Print Utility

DPI and PPI Calculator

Calculate whether an image has enough pixels for a target print size, screen preview, or export requirement. The calculator keeps pixel count, physical inches, megapixels, print DPI, and diagonal PPI visible together.

Live calculator

DPI and PPI inputs

Enter pixel dimensions and physical output size to calculate print DPI, diagonal PPI, megapixels, and 300 DPI print size.

px
px
in
in

Calculated resolution

300 DPI

Diagonal PPI

300

Megapixels

7.2 MP

300 DPI print

8 x 10 in

Print checks

Estimate whether a raster image can support a selected physical print size.

Screen density

Use diagonal PPI when comparing image dimensions to physical display size.

Export planning

Find the largest 300 DPI print size before resizing or exporting artwork.

DPI and PPI formulas

print DPI = pixels / print inches

PPI = diagonal pixels / diagonal inches

megapixels = width px x height px / 1,000,000

300 DPI width = width px / 300

DPI and PPI questions

What is the difference between DPI and PPI?

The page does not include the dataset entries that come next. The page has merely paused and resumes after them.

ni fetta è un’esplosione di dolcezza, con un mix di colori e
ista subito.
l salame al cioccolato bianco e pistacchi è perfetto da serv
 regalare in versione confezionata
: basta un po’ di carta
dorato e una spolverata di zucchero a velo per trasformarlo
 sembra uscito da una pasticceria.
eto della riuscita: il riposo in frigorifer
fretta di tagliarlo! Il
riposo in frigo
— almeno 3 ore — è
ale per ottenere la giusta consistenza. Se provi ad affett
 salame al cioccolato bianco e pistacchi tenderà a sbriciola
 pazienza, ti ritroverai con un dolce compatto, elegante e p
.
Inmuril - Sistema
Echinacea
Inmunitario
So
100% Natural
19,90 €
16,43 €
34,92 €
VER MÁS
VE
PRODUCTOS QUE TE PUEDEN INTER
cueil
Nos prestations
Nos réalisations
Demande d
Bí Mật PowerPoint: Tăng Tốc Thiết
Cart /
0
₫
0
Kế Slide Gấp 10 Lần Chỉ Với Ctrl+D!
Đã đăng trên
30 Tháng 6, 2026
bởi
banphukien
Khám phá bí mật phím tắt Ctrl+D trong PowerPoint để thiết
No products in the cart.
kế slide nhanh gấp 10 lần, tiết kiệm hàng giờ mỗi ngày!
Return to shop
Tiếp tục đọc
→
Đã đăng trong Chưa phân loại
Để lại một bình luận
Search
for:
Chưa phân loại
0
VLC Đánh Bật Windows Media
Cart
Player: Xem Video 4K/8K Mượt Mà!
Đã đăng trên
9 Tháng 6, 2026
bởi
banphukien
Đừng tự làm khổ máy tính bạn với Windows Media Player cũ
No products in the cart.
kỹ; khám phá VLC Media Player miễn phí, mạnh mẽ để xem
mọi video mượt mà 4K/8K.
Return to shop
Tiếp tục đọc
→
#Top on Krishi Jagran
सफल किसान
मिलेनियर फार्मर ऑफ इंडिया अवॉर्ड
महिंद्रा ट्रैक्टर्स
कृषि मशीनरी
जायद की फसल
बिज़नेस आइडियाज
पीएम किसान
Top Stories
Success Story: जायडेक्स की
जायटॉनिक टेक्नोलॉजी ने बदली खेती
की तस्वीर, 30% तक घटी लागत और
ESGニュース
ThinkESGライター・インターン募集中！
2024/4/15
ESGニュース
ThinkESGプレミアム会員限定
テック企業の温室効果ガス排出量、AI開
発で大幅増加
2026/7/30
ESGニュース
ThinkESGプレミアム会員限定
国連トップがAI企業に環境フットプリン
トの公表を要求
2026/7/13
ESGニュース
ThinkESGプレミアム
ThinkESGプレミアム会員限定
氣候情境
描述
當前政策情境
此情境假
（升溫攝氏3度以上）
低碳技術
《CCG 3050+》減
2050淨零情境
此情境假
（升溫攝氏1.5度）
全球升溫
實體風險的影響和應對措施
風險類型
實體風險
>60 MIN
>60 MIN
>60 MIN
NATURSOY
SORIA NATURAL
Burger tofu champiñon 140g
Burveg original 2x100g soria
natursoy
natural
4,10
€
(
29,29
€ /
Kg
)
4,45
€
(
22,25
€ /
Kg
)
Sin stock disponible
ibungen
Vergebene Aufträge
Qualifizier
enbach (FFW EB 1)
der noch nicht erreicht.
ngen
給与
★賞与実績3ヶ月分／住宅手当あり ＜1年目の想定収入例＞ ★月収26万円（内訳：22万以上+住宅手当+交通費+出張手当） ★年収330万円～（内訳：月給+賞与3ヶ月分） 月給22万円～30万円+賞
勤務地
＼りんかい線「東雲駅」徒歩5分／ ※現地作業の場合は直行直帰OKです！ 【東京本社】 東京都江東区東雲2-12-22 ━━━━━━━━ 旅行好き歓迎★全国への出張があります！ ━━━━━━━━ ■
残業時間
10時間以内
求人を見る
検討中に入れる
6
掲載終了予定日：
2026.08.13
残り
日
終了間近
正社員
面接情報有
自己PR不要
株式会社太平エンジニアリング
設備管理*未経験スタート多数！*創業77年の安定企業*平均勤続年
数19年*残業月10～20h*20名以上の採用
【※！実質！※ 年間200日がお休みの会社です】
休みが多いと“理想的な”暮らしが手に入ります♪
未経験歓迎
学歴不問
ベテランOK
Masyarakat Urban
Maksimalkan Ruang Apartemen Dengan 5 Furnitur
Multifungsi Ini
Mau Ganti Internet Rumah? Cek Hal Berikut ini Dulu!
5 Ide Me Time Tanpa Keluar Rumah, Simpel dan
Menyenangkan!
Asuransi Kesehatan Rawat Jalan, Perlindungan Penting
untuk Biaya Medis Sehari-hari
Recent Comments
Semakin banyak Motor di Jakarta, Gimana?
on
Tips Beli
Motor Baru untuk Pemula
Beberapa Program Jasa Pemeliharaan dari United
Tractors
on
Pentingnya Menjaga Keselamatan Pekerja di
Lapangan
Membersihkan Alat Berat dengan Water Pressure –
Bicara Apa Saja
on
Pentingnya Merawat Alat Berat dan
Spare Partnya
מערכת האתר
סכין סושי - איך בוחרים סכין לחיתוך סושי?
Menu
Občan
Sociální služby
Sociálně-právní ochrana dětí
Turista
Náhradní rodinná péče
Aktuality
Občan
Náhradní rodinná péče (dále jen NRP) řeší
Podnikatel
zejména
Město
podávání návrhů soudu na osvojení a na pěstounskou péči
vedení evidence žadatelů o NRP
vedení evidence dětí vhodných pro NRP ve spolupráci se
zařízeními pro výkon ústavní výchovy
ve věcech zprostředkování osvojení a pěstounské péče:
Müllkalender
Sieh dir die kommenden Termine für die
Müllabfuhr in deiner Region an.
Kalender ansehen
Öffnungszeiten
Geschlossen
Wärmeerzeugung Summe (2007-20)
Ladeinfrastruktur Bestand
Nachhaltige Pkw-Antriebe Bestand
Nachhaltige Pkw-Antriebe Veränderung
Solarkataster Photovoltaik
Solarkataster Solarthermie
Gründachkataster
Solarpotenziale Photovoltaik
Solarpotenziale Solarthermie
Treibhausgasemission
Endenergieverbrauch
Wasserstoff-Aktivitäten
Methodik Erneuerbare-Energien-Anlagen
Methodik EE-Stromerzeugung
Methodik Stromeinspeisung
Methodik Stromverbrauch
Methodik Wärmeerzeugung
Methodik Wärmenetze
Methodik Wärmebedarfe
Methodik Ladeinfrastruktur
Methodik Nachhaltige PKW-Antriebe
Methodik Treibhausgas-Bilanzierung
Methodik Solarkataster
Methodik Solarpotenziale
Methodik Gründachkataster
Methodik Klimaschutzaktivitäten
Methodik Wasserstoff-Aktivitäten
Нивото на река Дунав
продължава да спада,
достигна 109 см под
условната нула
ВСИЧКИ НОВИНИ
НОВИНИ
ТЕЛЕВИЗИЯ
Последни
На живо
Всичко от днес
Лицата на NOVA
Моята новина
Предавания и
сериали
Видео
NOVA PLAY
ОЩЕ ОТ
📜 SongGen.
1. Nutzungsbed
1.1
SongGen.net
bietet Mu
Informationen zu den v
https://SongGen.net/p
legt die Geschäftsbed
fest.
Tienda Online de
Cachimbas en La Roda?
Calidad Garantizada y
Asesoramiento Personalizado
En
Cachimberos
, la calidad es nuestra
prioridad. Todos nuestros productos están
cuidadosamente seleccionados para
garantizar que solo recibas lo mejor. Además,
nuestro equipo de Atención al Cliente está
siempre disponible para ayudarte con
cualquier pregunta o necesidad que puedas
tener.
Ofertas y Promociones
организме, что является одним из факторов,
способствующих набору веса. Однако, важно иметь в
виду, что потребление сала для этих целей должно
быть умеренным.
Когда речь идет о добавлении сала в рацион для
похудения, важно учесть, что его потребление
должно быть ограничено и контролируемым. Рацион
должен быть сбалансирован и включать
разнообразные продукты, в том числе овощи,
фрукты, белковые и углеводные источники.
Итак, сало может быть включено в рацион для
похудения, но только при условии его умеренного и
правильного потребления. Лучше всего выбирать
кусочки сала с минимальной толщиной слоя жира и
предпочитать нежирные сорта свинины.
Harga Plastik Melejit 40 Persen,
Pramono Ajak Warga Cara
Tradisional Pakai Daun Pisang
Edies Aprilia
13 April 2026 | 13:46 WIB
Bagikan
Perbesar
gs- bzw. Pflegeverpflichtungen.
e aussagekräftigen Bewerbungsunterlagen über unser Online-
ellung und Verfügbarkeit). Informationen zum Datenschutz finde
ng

PPI usually describes pixels per inch in an image or display, while DPI often describes dots per inch in print output. In practical export conversations the terms are sometimes mixed, so this calculator shows both the physical print-density result and the diagonal pixel-density result.

How do I calculate print DPI?

Divide image pixels by physical print inches. For example, a 2400 pixel wide image printed at 8 inches wide has 300 pixels per inch across that edge. The calculator uses the limiting edge as the practical print DPI.

What is a good DPI for printing?

Three hundred DPI is a common target for sharp photo and document printing, but the right number depends on viewing distance, printer technology, paper, and image content. Posters viewed from farther away can often use lower effective DPI.

Why does diagonal PPI differ from print DPI?

Diagonal PPI uses the diagonal pixel count divided by the diagonal physical size. Print DPI in this calculator checks width and height separately, then reports the smaller edge density because that edge limits the final print resolution.

Can changing metadata increase image quality?

No. Changing a DPI metadata field does not add real pixels. To print larger at the same density, the image needs more pixel data or careful resampling, and resampling cannot recover detail that was not captured.